All participants had normal BMI ranges, normal iron status and electrolyte levels. Physical activity assessment showed that all the participants expended 1025±279 kcal/day above resting energy expenditure. Average BP measurements were 117±2/63±1 mm Hg. All the subjects consumed around 2200 kcal/day where carbs provided 50% of the energy requirements, 31% were from fats and 18% was from proteins. Women consumed comparatively lower calorie numbers. Sodium intake was around 3763 mg/day which is well above the recommended levels while men consumed more than women. Potassium intake was around 2876 mg/day which is well below the recommended 4700 mg/day but there was no difference between both the genders in terms of potassium consumption. Sodium and potassium intake matched urinary excretion data suggesting that excretion reflects dietary intake. Sodium to potassium ratio was 1.4±0.1 and this is well above recommended numbers of 0.49.

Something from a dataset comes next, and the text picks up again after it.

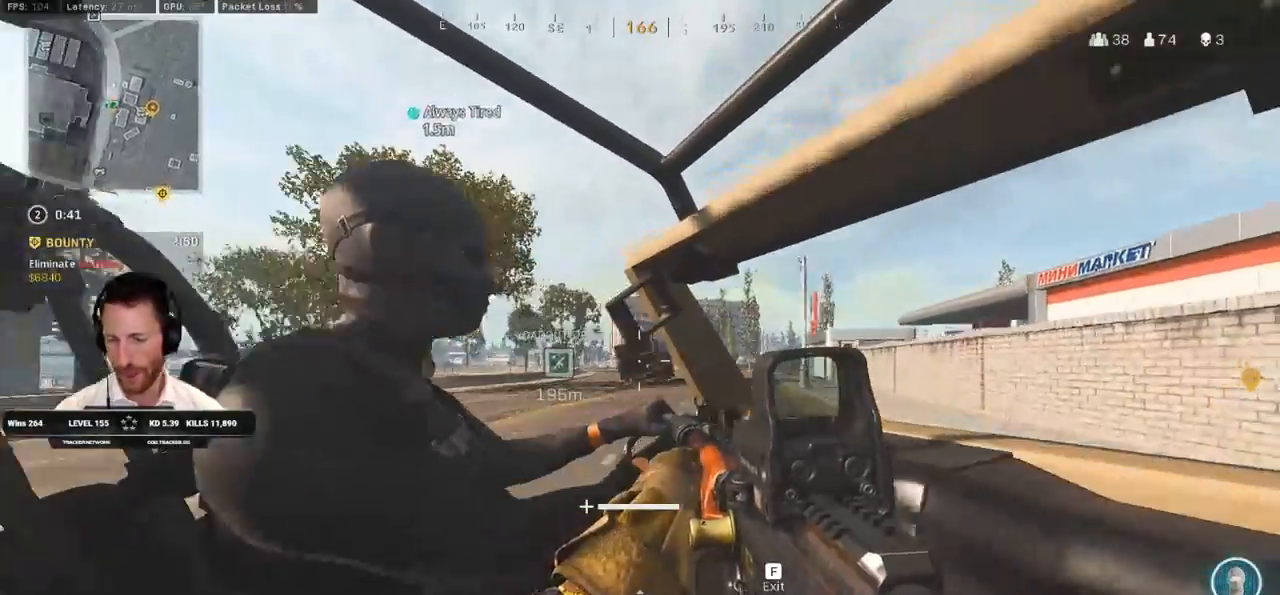
{"keys": [], "mouse": [], "events": []}
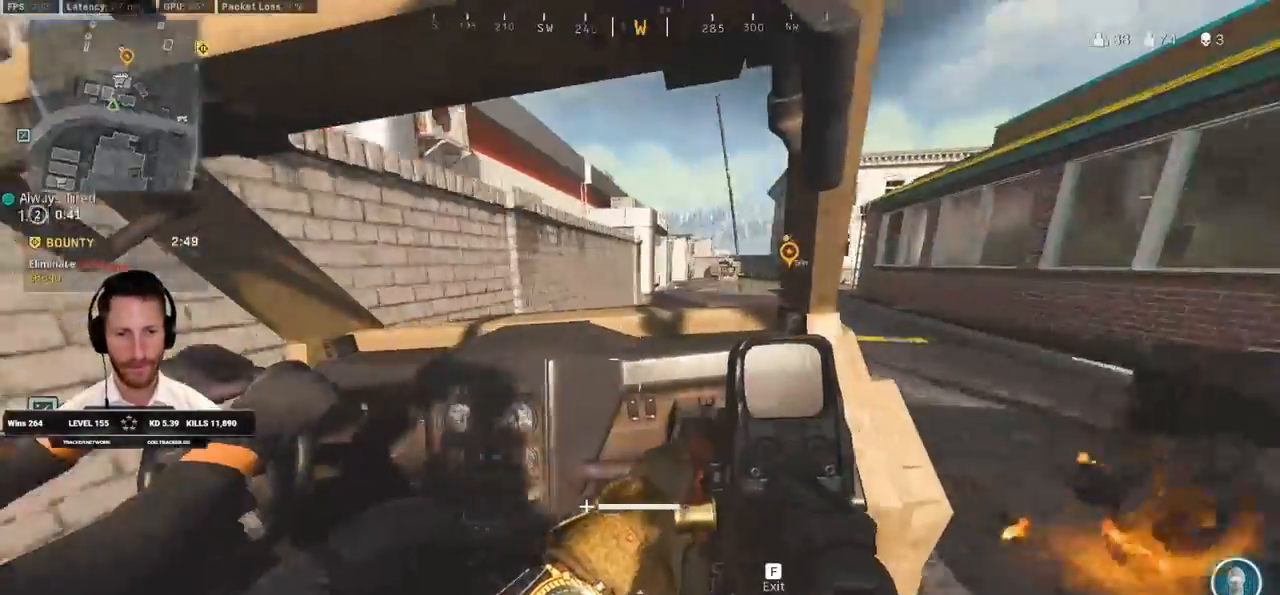
{"keys": [], "mouse": [], "events": []}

Average AI was 2.2% and PWV was 5.2 m/s with females having higher AI rates than males. Though no correlation was found between sodium excretion and AI a significant inverse correlation was found between potassium excretion and AI. There was a significant relationship between sodium/potassium excretion ratio and AI, Tr was linked to potassium excretion and those with decreased potassium intake exhibited shorter time delay of the reflected wave. The link between potassium excretion and PWV showed that those with greater potassium intake have a slower velocity but there were no similar results seen between sodium/potassium excretion ratio and PWV. RM, the ratio of reflected and forward waves was significantly linked with sodium/potassium excretion ratio but not either of the two confirming that both sodium and potassium intake might be important mediators of wave reflection.
The study clearly indicates that potassium imposes greater influence on wave reflection in healthy, young adults- lower potassium excretion was linked to greater wave reflection and pulse wave velocity was faster. The China Salt Substitute study compared the effects of a potassium substitute containing 25% potassium chloride to regulate salt levels in individuals with higher risk factor for vascular disease over a 12-month period. Though this substitute incurred time delay in wave reflection there was no changes in AI. Another study by Matthesan et al. probed into the impact of supplementation of 100 mmol potassium chloride daily for 28 days. All the participants had a standard diet consisting of 150 or 200 mmol of sodium depending on energy needs. Results showed a small but significant increase in PWV without changes in AI or BP in the study participants. Other studies looking into potassium effect on wave reflection found that decreased supplementation of potassium did not create much of a difference in results. In our present study, high potassium levels were fed and these were associated with lower AI and a slower PWV. Arterial stiffness plays a significant role in the relationship observed between potassium excretion and wave reflection by encouraging the speed up of reflected wave. There is an inverse relationship between potassium intake, wave reflection and arterial stiffness in young, healthy adults. Increasing potassium levels in the diet helps in reducing the risk of cardiovascular disease besides lowering blood pressure levels.